# China launches first astronaut



## Brian G Turner (Oct 15, 2003)

Yes - China has now successfully launched it's very first astronaut - only the third country in the world to do so.

They may be somewhat behind the US and Russia by a few decades - but the importance of this action with regards to a new chapter of the arms/space race cannot be underestimated:

http://news.bbc.co.uk/1/hi/world/asia-pacific/3192330.stm

*China puts its first man in space*

China's first manned spacecraft has entered orbit, making it the third country to send a human into space. 

A Long March 2F rocket blasted off from the Gobi desert launch pad at 0900 (0100GMT), and the Shenzhou V spacecraft was orbiting Earth 10 minutes later. 
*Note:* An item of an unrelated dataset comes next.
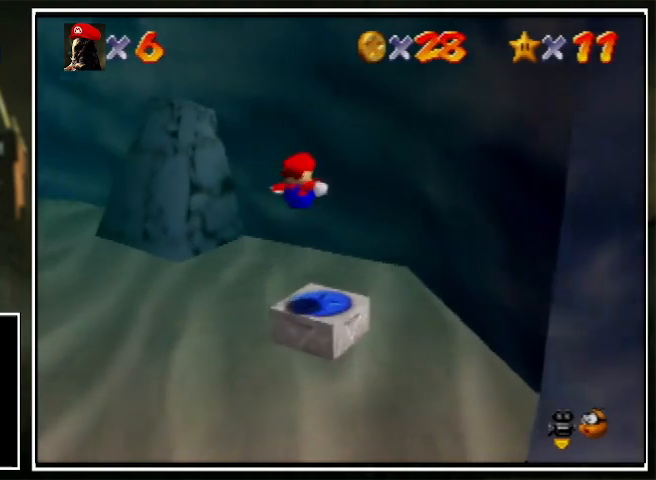
{"buttons": [], "left_stick": "up-left", "events": []}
The craft, carrying a single astronaut Yang Liwei, is expected to orbit 14 times, returning to Earth after a flight of about 22 hours. 

President Hu Jintao was present for the launch, and said it was "the glory of our great motherland and a mark for the initial victory of the country's first manned space flight". 
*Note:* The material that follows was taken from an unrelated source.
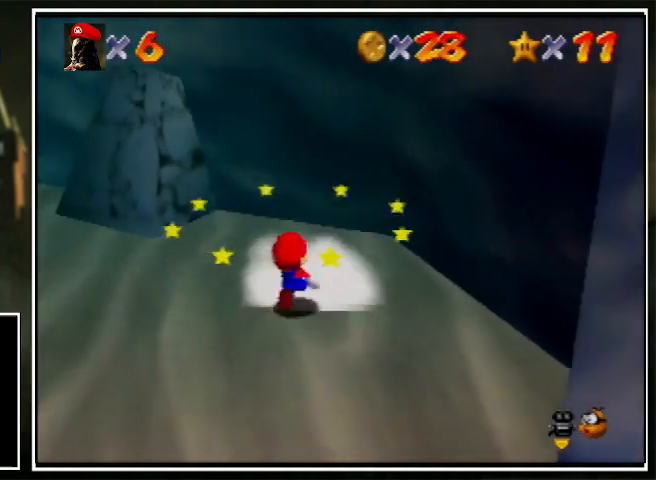
{"buttons": [], "left_stick": "up-left", "events": [[400, "Z", "down"], [433, "A", "down"], [467, "A", "up"], [500, "Z", "up"]]}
Only the United States and the former Soviet Union had previously sent humans into space. 

"I feel good, see you tomorrow," Yang Liwei told mission control from space. 

The launch was to have been shown live on national television, but Chinese state television decided it would only show it later. 

However, programmes were interrupted to announce the successful launch. 

The English-language channel CCTV-9 echoed the words of American Neil Armstrong when he became the first man to walk on the moon. 

"If these were small steps, then now we are taking a giant leap into space," the announcer said. 

*National prestige* 

Yang Liwei, a 38-year-old lieutenant in the People's Liberation Army, was only publicly confirmed as the flight began.

He boarded the capsule almost three hours before blast-off, cheered by a group of balloon-waving children. 

Once aloft, he was said to be "reading a flight manual in the capsule of the Shenzhou V spacecraft and looked composed and at ease". 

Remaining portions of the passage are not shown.